Jul 21 • Morning Roll Call • 1825 Views • Comments Off on MORNING ROLL CALL

Euro rises to a near 24 month high versus U.S. dollar, as Mario Draghi suggests asset purchasing may end in Autumn

As widely expected, on Thursday the ECB announced that the main interest rate was remaining at zero, with the deposit rate remaining at -0.4%. The asset purchase scheme (quantitative easing by another name), also remained unchanged, at €60b per month. However, the surprise and sting in the tail, came in the commentary accompanying the press conference, at which Mario Draghi announced that the ECB could begin to reduce its bond buying programme in the autumn. Withdrawing this facility in the short term, would represent quite a turnaround from the previous proclamations.
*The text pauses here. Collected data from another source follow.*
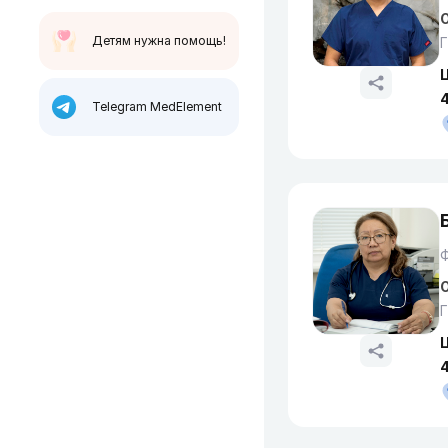
О
Детям нужна помощь!
Г
4
Telegram MedElement
О
Г
4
The euro rose versus its peers as a consequence of the news; EUR/GBP reached an eight month high, up 1.5% and just below the critical 0.9000 handle, whilst EUR/USD reached a high not witnessed since August 2015, to end the day at approx. 1.1639. Both currency pairs crashing up through R3, with EUR/USD adding more than 1.2% on the day. The euro made similar gains, versus the majority of its peers. These recent gains are made all the more remarkable given that the ECB rate is still at zero and they’re currently the only Western Hemisphere central bank engaging in any forms of QE/bond buying. If rates are lifted and the programme ended, the strength of the euro could be significantly raised.
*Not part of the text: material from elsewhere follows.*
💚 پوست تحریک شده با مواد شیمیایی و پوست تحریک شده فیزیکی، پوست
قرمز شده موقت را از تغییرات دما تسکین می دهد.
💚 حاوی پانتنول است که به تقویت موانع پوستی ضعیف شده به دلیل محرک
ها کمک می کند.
USD/JPY was down circa 0.1% on the day at 111.86, after touching a more than three-week low of 111.48. Yen fell versus the majority of its peers, with the exception of GBP/JPY, after BOJ governor Kuroda delivered no comfort in his outlook commentary that: Japan’s economy was strong enough to withstand a rise in interest rates, or a tapering of the accommodative policy was imminent, or that the BOJ inflation target will be met in the short term.

Sterling experienced a weak day versus the majority of its peers, GBP/USD falling by 1% to 1.2974, resting on S3. Brexit negotiations aren’t developing well for the UK, as their leading political negotiating team are beginning to come to grips with the fact that the E.U. hold all the cards and the U.K. has very little to offer, in terms of bargaining power.
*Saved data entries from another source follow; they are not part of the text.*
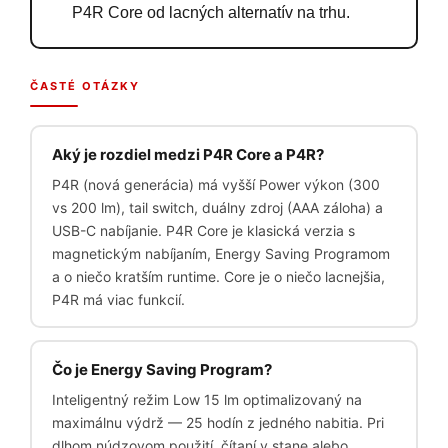
P4R Core od lacných alternatív na trhu.
ČASTÉ OTÁZKY
Aký je rozdiel medzi P4R Core a P4R?
P4R (nová generácia) má vyšší Power výkon (300
vs 200 lm), tail switch, duálny zdroj (AAA záloha) a
USB-C nabíjanie. P4R Core je klasická verzia s
magnetickým nabíjaním, Energy Saving Programom
a o niečo kratším runtime. Core je o niečo lacnejšia,
P4R má viac funkcií.
Čo je Energy Saving Program?
Inteligentný režim Low 15 lm optimalizovaný na
maximálnu výdrž — 25 hodín z jedného nabitia. Pri
dlhom núdzovom použití, čítaní v stane alebo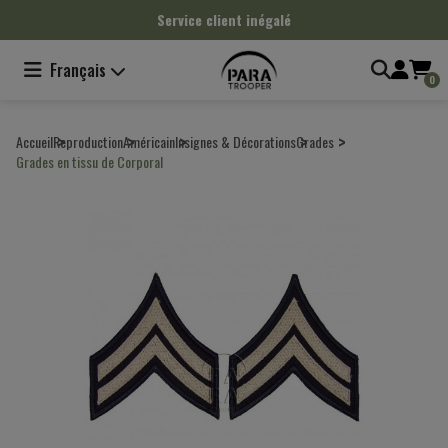
Panneau de gestion des cookies
Service client inégalé
Français
0
Accueil
Reproduction
Américain
Insignes & Décorations
Grades
Grades en tissu de Corporal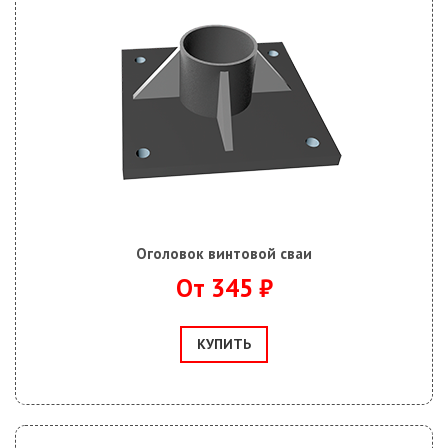
Оголовок винтовой сваи
От 345 ₽
КУПИТЬ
In terms of European news, Germany’s producer prices rose by 2.4% YoY, the Eurozone’s current account remained in surplus at €30.1b for May. The UK’s retail sales bounced back, rising by 0.9%, versus expectations of the 0.6% forecast rise. European indices endured a mixed day; STOXX 50 closing down 0.02%, CAC down 0.32%, DAX down 0.04%, with the FTSE making significant gains in a correlated 0.77% rise versus sterling’s fall. Due to most FTSE 100 companies being U.S. owned, if GBP/USD falls the FTSE 100 value rises.

U.S. economic calendar news mainly concerned unemployment claims, coming in below prediction at 233k, but continuing claims remained stubbornly high at 1977k. Natural gas storage came in at 28, missing the expectation of 33. The DJIA closed down 0.13%, SPX down 0.02%, whilst the Nasdaq closed at a record high for the third day in series, up 0.08%. Gold rose by approx. 0.2% to $1243 per ounce, with WTI oil falling by 0.6%, to $46.88 per barrel.

Economic calendar events for July 21st, all times quoted are London GMT time

08:30, currency impacted GBP. Public Sector Net Borrowing (Pounds) (JUN). The forecast is for a reduction to 4.2b, from the 6.0b borrowing in May.

08:30, currency impacted GBP. PSNB ex Banking Groups (JUN). The prediction is for a reduction to 4.9b, from the 6.7b borrowed in May.

12:30, currency impacted CAD. Consumer Price Index (YoY) (JUN). The forecast is for CPI to reduce to 1.1%, from the 1.3% registered in May.

12:30, currency impacted CAD Retail Sales (MoM) (MAY). Retail sales are expected to fall to 0.3% growth, from the 0.8% figure recorded in April.

17:00, currency impacted USD. Baker Hughes U.S. Rig Count (JUL 21). The rig count will be monitored carefully, given the recent volatility of the price of WTI oil. Last week’s count was 952.